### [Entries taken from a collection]
━━━━━━━━━━━━━━━━
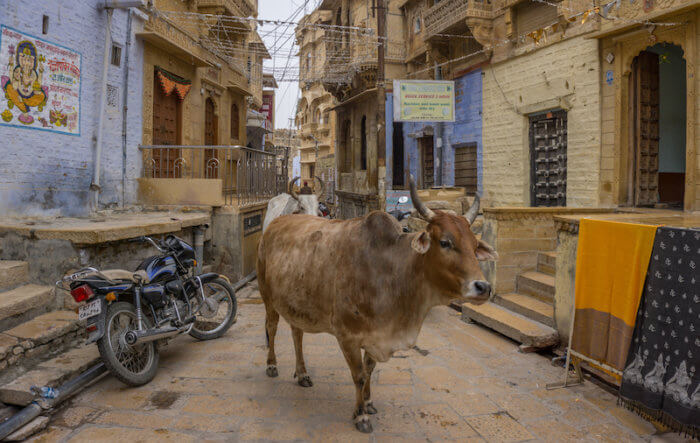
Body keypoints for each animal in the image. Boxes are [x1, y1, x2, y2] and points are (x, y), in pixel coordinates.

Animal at [258, 177, 498, 434]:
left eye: (475, 245)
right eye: (445, 242)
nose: (483, 287)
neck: (390, 271)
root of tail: (277, 222)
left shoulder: (375, 335)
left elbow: (370, 369)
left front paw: (369, 402)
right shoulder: (348, 336)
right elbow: (359, 375)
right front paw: (361, 415)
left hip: (296, 303)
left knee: (297, 334)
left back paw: (302, 373)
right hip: (267, 296)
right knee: (272, 327)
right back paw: (271, 366)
━━━━━━━━━━━━━━━━
### [PROBLEM DETAILS]
Copy out the lines above unchanged. Skip the images.

### [ANSWER FOR THE TASK]
Body keypoints for each animal in the image. Boxes are [x1, y1, x2, y2] and points are (x, y), in pixel coordinates.

Animal at [258, 177, 498, 434]:
left eye: (475, 245)
right eye: (445, 242)
nose: (483, 287)
neck: (390, 271)
root of tail: (277, 222)
left shoulder: (375, 335)
left elbow: (370, 369)
left front paw: (369, 402)
right shoulder: (348, 336)
right elbow: (359, 375)
right front paw: (361, 415)
left hip: (296, 303)
left knee: (297, 334)
left back paw: (302, 373)
right hip: (267, 296)
right knee: (272, 327)
right back paw: (271, 366)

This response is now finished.